Fungal Diversity
- Discipline: Mycology
- Language: English
- Edited by: Zhuliang Yang

Publication details
- History: 1998–present
- Publisher: Springer Netherlands
- Frequency: Irregular
- Impact factor: 20.3 (2022)

Standard abbreviations
- ISO 4: Fungal Divers.

Indexing
- ISSN: 1560-2745 (print) 1878-9129 (web)

Links
- Journal homepage; Online archive;

= Fungal Diversity =

Fungal Diversity is an international journal which publishes papers spanning all facets of the field of mycology. It is a peer-reviewed scientific journal that covers the biodiversity, and systematic and molecular phylogeny of the fungi, including lichens. The coverage encompasses biodiversity, and systematic and molecular phylogeny. The content includes novel research articles and review articles, all of which are peer-reviewed. Fungal Diversity is the official journal of Kunming Institute of Botany of the Chinese Academy of Sciences, which is based in China.

==Publication Bias==
From the 133 research articles published between January 2015 and April 2020, 62.4% (83) had at least one member of the editorial board within the authors and 51.1% (68) carried the name of the same researcher (Kevin D. Hyde) as an author.

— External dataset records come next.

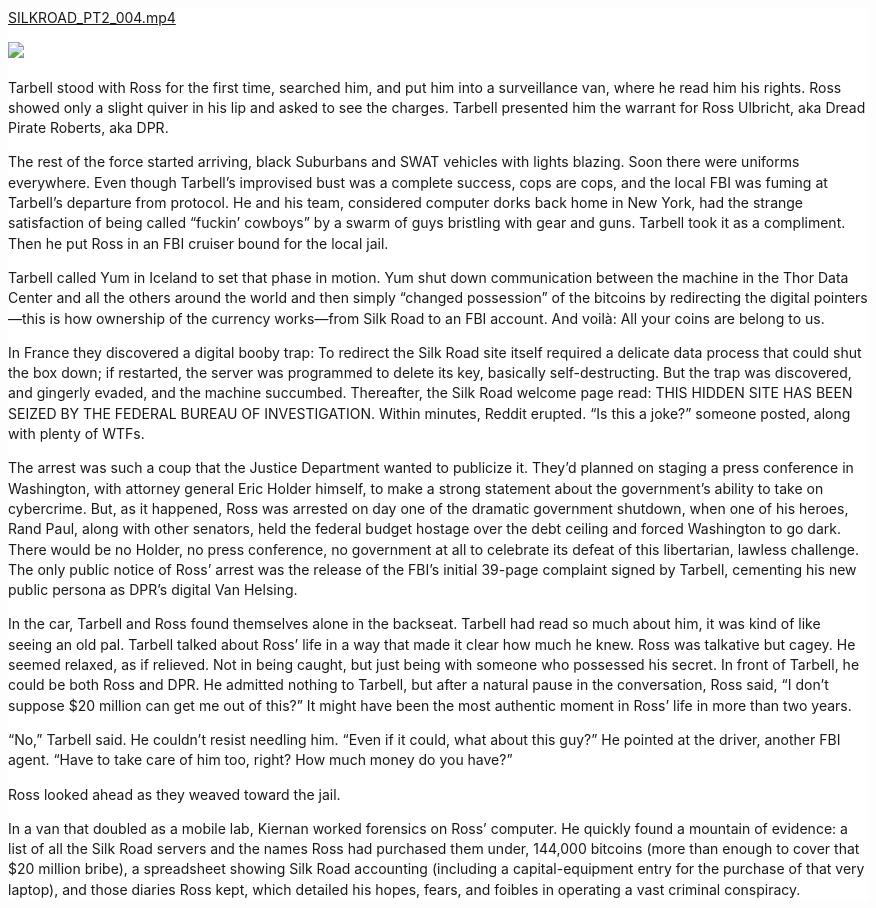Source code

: [SILKROAD_PT2_004.mp4](https://www.wired.com/wp-content/uploads/2015/05/SILKROAD_PT2_004.mp4)

![](silkroadII4_f-574f2ebb-c663-4b79-aa04-c1b61f525c6a.jpg)

Tarbell stood with Ross for the first time, searched him, and put him into a surveillance van, where he read him his rights. Ross showed only a slight quiver in his lip and asked to see the charges. Tarbell presented him the warrant for Ross Ulbricht, aka Dread Pirate Roberts, aka DPR.

The rest of the force started arriving, black Suburbans and SWAT vehicles with lights blazing. Soon there were uniforms everywhere. Even though Tarbell’s improvised bust was a complete success, cops are cops, and the local FBI was fuming at Tarbell’s departure from protocol. He and his team, considered computer dorks back home in New York, had the strange satisfaction of being called “fuckin’ cowboys” by a swarm of guys bristling with gear and guns. Tarbell took it as a compliment. Then he put Ross in an FBI cruiser bound for the local jail.

Tarbell called Yum in Iceland to set that phase in motion. Yum shut down communication between the machine in the Thor Data Center and all the others around the world and then simply “changed possession” of the bitcoins by redirecting the digital pointers—this is how ownership of the currency works—from Silk Road to an FBI account. And voilà: All your coins are belong to us.

In France they discovered a digital booby trap: To redirect the Silk Road site itself required a delicate data process that could shut the box down; if restarted, the server was programmed to delete its key, basically self-destructing. But the trap was discovered, and gingerly evaded, and the machine succumbed. Thereafter, the Silk Road welcome page read: THIS HIDDEN SITE HAS BEEN SEIZED BY THE FEDERAL BUREAU OF INVESTIGATION. Within minutes, Reddit erupted. “Is this a joke?” someone posted, along with plenty of WTFs.

The arrest was such a coup that the Justice Department wanted to publicize it. They’d planned on staging a press conference in Washington, with attorney general Eric Holder himself, to make a strong statement about the government’s ability to take on cybercrime. But, as it happened, Ross was arrested on day one of the dramatic government shutdown, when one of his heroes, Rand Paul, along with other senators, held the federal budget hostage over the debt ceiling and forced Washington to go dark. There would be no Holder, no press conference, no government at all to celebrate its defeat of this libertarian, lawless challenge. The only public notice of Ross’ arrest was the release of the FBI’s initial 39-page complaint signed by Tarbell, cementing his new public persona as DPR’s digital Van Helsing.

In the car, Tarbell and Ross found themselves alone in the backseat. Tarbell had read so much about him, it was kind of like seeing an old pal. Tarbell talked about Ross’ life in a way that made it clear how much he knew. Ross was talkative but cagey. He seemed relaxed, as if relieved. Not in being caught, but just being with someone who possessed his secret. In front of Tarbell, he could be both Ross and DPR. He admitted nothing to Tarbell, but after a natural pause in the conversation, Ross said, “I don’t suppose $20 million can get me out of this?” It might have been the most authentic moment in Ross’ life in more than two years.

“No,” Tarbell said. He couldn’t resist needling him. “Even if it could, what about this guy?” He pointed at the driver, another FBI agent. “Have to take care of him too, right? How much money do you have?”

Ross looked ahead as they weaved toward the jail.

In a van that doubled as a mobile lab, Kiernan worked forensics on Ross’ computer. He quickly found a mountain of evidence: a list of all the Silk Road servers and the names Ross had purchased them under, 144,000 bitcoins (more than enough to cover that $20 million bribe), a spreadsheet showing Silk Road accounting (including a capital-equipment entry for the purchase of that very laptop), and those diaries Ross kept, which detailed his hopes, fears, and foibles in operating a vast criminal conspiracy.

Within the top 10 publishing authors in the journal (more than 22 articles published in the period above) only two are not members of the editorial board.

The journal self-citation is considerably high. On average per article 17.33 citations refer to another Fungal Diversity article, this number can be as high as 156 in an article published in 2017.

These actions help to inflate the impact factor of the journal without being caught by the scrutinizing agencies.